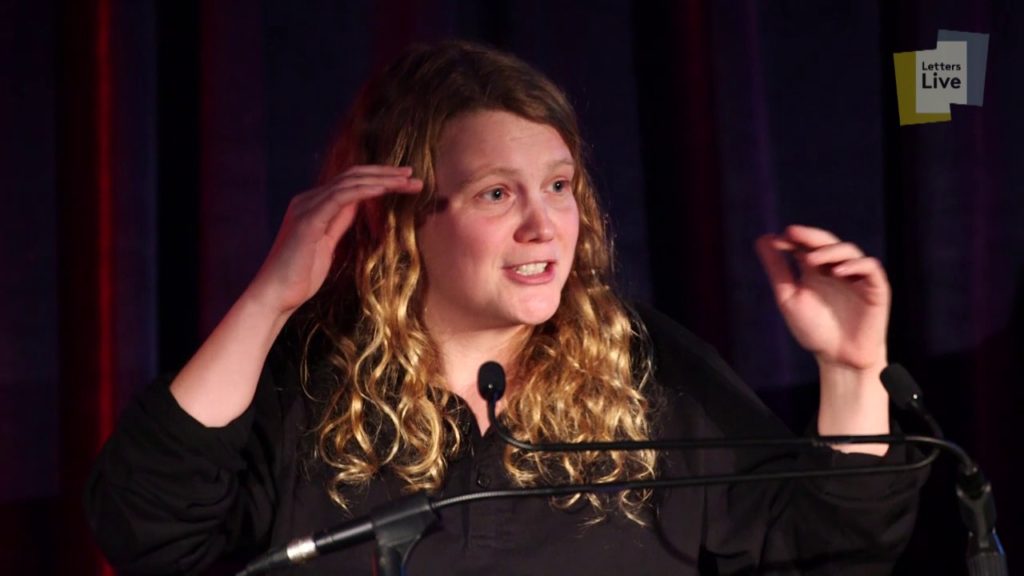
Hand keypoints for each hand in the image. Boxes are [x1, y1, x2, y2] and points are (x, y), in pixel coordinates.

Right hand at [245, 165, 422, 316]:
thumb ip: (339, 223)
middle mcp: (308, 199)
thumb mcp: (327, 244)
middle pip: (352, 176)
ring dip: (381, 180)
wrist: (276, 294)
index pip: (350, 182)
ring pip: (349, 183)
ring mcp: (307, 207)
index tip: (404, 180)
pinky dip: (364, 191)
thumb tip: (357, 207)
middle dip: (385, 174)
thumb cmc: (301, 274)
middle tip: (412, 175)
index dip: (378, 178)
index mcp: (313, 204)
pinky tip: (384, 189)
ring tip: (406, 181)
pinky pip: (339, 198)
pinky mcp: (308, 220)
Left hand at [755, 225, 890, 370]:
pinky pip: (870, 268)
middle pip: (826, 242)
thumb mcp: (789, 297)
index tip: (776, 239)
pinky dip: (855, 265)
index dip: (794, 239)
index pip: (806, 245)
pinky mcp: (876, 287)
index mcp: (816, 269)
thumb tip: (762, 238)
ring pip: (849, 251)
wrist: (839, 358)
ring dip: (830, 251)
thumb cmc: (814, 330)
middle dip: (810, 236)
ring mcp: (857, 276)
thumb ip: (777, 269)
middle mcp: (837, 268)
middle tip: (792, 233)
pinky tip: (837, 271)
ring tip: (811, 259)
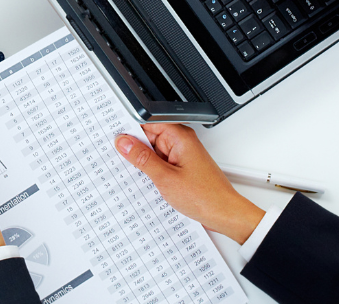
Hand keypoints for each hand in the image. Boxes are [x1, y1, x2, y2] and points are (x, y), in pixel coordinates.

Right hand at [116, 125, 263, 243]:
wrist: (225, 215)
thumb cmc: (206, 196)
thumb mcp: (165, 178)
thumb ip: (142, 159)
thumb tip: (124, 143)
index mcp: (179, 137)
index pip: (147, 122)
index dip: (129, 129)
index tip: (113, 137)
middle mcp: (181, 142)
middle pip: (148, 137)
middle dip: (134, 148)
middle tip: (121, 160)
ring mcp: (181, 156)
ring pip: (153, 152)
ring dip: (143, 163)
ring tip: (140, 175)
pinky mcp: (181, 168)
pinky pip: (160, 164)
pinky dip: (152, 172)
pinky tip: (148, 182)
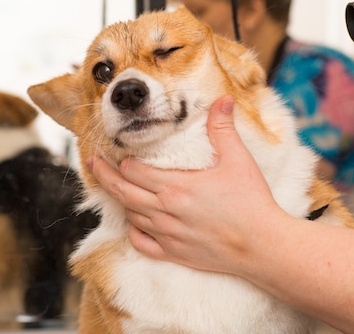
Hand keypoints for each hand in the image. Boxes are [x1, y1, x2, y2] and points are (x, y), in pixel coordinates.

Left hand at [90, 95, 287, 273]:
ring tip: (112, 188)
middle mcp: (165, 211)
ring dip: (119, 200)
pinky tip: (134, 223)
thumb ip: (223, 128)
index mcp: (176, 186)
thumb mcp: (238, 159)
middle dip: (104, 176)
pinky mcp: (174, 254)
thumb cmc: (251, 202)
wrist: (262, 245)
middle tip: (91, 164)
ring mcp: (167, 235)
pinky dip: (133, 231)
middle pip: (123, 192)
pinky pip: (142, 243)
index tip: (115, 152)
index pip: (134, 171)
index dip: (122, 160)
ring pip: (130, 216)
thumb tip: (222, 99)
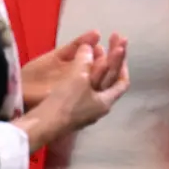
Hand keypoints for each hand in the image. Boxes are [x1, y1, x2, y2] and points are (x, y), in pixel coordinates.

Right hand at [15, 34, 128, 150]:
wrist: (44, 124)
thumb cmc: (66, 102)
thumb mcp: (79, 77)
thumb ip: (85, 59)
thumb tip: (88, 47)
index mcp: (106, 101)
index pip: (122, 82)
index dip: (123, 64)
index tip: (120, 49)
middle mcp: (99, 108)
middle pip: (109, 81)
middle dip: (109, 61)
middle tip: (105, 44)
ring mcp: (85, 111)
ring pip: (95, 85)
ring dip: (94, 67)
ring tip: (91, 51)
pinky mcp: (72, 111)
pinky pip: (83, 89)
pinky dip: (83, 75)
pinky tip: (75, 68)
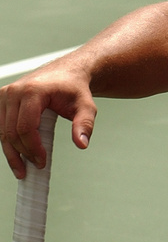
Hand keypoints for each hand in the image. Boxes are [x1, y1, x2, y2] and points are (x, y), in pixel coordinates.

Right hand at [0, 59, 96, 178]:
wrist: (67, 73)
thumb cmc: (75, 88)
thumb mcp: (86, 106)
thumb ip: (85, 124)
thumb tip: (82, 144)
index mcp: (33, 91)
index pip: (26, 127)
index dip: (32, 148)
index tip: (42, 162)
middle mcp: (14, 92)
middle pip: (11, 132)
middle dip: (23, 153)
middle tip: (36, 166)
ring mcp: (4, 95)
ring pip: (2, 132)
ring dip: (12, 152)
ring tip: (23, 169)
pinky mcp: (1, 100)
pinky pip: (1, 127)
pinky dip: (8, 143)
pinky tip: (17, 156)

_ _ _ _ _ _ _

* [Exercise brief]: Scan the data above; copy every line where "Right" appears.

* [Answer section]:
Right hand at [245, 165, 422, 316]:
Right hand at [116, 125, 263, 243]:
Right hand at [15, 34, 128, 150]:
Right hand at [0, 59, 96, 178]:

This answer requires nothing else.